Я прекрасно помню как и почему на столе оказалась монтажная лента. Плотная, не то что малярная, липкая и крепкая – хуй порвешь. Говорю – давайте свяжем тебе руки и ноги, за спиной соединим в одной точке и будешь ты лежать на животе, как коробочка, пока совсем дурно не станет. Только положить надо в сухое и теплое место, потому что на полу продует, наверное. Я помню такое, я такое любил, даже не то чтобы любил, но интересовался.
Я вроде шутил, или, по крайней мере, вел себя как обычно, так что сам особо не врубался на сколько всё это серьезно.
- давай.
Руки жалко было, я думал что следы могут остаться, когда развязывать буду, так что снял с себя рубашку и предложил ей.

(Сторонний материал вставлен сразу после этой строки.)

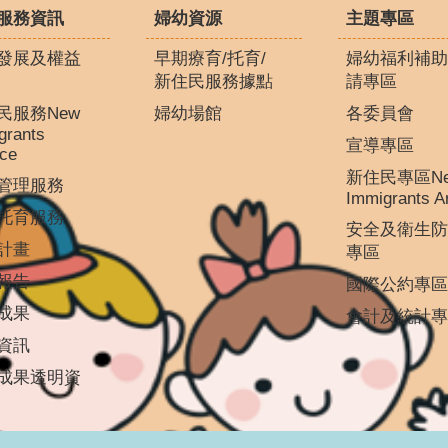
服務資訊
婦幼資源
主題專區
發展及權益
早期療育/托育/
婦幼福利補助
新住民服務據點
請專區
民服務New
婦幼場館
各委員會
grants
宣導專區
ice
新住民專區N
管理服務
Immigrants A
托育服務
安全及衛生防
計畫
專區
報告
國際公約專區
成果
會計及統計專
資訊
成果透明資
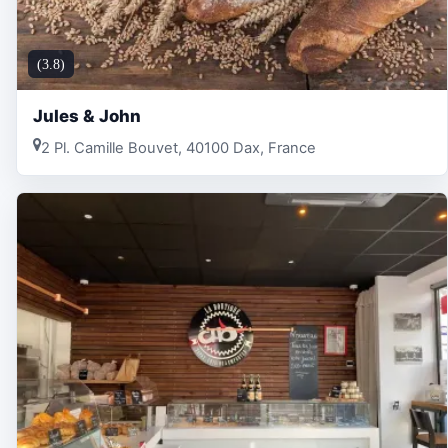
(3.8)
Jules & John
2 Pl. Camille Bouvet, 40100 Dax, France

Она надела рубашку, легла на кровать в комнате и послушно дала обмотать себя лентой, не по фигне, так обмотать, что кисти посинели. После того как я закончил мы все вместе убежали на кухню, чтобы поймать там небольшую истерику по поводу всего произошедшего, полежать на холодном кафеле и одуматься. Оставили её там одну, в темной комнате, семнадцатилетнюю.
Когда припустило мы пошли поить её шампанским и кормить шоколадом. Она так мило свешивалась на край кровати, кушала с рук, а когда пила, мне приходилось приподнимать её на бок, чтобы не захлебнулась.
***
А потом эти ебаные ананасы. Я их спиздил, ну то есть как спиздил, просто забыл отдать, а потом решил, что пусть будут мои. Неожиданно так нашел и очень обрадовался. А потом обрадовался ей и отдал радостно радостные ананасы. Целую банку консервированных ананасов.
И все было бы хорошо, если бы у нее не было мужчины, а в столовой был бы консервный нож.